How can personnel be trained effectively on IPCs?

Effective training should include hands-on demonstrations, detailed procedural manuals, and regular refresher courses to emphasize the importance of IPC adherence.

What should be included in a CAPA plan after a skipped IPC incident?

A CAPA plan should include corrections, corrective actions to address root causes, and preventive actions that implement systemic changes to prevent recurrence.

How do I prepare for a regulatory inspection after a deviation?

Ensure all records are complete and accurate, including deviations, investigations conducted, CAPA actions taken, and training records for personnel involved.

What role does change control play in preventing skip IPCs?

Change control ensures that any modifications to processes are carefully assessed, documented, and communicated to prevent lapses such as skipped IPCs.

When should re-qualification be considered?

Re-qualification should be considered if there are significant changes made to equipment, processes, or if an incident indicates failure to meet validated conditions.

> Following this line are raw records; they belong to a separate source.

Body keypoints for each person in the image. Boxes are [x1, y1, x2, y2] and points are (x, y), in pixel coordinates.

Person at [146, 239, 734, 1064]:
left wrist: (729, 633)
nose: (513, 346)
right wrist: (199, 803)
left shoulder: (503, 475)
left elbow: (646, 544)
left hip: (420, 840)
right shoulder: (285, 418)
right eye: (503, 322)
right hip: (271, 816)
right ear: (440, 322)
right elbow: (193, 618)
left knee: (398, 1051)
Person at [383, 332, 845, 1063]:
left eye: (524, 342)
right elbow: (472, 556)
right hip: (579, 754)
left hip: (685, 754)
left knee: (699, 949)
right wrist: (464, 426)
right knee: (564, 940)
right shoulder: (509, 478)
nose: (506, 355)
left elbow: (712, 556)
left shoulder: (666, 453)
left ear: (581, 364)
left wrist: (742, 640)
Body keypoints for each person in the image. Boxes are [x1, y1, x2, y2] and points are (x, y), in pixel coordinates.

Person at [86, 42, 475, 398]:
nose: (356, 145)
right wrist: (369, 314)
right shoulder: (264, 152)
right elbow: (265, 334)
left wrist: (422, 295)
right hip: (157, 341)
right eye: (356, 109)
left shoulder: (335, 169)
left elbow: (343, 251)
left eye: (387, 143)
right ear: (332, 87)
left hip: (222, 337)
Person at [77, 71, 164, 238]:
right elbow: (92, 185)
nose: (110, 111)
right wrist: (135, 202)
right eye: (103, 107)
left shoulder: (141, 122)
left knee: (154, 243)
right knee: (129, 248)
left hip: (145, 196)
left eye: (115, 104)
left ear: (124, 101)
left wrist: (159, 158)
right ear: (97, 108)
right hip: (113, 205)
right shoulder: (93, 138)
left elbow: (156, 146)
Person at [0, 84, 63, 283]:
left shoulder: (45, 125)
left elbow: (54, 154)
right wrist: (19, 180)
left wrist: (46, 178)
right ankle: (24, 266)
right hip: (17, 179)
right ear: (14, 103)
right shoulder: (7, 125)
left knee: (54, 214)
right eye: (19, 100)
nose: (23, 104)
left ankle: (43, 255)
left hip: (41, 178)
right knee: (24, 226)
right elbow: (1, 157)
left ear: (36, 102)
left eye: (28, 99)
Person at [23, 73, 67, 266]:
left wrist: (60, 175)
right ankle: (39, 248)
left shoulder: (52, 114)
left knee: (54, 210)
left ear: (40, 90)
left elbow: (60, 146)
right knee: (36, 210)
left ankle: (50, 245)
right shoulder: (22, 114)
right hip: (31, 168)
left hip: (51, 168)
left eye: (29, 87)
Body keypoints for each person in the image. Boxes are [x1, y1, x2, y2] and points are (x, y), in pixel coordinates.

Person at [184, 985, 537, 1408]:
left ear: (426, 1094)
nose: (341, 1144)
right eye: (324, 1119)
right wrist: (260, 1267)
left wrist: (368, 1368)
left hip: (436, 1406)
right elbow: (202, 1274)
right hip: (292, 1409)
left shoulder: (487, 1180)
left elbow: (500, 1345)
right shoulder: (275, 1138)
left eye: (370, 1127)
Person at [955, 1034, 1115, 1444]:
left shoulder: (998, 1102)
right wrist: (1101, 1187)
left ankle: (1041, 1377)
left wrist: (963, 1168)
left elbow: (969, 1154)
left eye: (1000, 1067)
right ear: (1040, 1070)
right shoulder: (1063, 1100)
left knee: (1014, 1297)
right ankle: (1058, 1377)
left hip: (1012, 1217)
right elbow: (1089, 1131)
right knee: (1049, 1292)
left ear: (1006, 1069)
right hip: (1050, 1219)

What statistical methods are used to ensure compliance with IPCs?

Statistical Process Control (SPC) is often employed to track IPC performance, ensuring that any trends indicating a deviation are identified promptly.

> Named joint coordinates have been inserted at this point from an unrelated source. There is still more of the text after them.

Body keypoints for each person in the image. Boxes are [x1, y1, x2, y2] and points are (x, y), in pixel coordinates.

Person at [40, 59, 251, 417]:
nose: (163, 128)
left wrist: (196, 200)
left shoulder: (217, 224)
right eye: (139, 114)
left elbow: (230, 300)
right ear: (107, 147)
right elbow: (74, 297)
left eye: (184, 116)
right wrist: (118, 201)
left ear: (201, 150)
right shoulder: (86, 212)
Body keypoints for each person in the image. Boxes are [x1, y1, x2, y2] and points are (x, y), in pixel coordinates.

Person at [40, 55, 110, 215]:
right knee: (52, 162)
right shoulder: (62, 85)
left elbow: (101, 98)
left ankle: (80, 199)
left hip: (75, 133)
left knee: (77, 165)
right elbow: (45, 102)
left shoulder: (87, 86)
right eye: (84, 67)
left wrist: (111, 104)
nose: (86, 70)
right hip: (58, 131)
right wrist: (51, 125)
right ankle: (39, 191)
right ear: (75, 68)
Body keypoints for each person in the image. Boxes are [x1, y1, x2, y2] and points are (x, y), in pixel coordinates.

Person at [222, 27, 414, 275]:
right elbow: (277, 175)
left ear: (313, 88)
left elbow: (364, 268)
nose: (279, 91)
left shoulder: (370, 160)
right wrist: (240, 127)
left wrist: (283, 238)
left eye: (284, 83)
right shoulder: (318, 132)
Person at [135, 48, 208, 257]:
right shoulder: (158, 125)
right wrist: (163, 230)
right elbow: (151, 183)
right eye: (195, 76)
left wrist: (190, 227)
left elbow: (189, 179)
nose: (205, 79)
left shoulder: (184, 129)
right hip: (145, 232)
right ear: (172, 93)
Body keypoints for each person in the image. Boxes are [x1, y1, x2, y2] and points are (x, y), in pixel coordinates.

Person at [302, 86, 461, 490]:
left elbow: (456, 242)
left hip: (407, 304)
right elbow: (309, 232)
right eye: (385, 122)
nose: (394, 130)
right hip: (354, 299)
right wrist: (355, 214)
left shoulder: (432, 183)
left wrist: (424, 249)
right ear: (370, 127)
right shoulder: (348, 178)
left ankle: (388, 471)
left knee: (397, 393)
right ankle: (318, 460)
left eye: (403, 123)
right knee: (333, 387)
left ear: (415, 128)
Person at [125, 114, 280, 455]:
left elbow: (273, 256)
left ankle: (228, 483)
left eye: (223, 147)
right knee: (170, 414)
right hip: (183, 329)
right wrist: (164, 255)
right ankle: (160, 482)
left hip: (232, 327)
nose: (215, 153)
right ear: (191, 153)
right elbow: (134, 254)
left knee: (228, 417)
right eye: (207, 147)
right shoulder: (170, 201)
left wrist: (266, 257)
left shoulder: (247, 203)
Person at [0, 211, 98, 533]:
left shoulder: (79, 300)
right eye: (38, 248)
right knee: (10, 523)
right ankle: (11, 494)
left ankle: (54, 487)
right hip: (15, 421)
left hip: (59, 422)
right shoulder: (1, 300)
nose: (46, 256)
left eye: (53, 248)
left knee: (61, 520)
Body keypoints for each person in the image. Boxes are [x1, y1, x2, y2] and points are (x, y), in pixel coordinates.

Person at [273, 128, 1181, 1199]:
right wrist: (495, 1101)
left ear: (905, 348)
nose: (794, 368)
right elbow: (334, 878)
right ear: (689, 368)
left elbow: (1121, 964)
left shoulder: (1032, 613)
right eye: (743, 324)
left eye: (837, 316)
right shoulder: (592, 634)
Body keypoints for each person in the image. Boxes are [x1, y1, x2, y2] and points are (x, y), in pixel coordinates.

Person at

What is the Fishbone diagram used for in investigations?

The Fishbone diagram helps to visualize and categorize potential causes of issues, encouraging comprehensive analysis through brainstorming sessions.

How can operators be motivated to comply with IPC protocols?

Incorporating a culture of accountability, reinforcing the significance of IPCs through training, and recognizing compliance can motivate operators.

What is the role of documentation in maintaining GMP compliance?

Documentation serves as proof of compliance and provides evidence that protocols were followed correctly, which is crucial during inspections.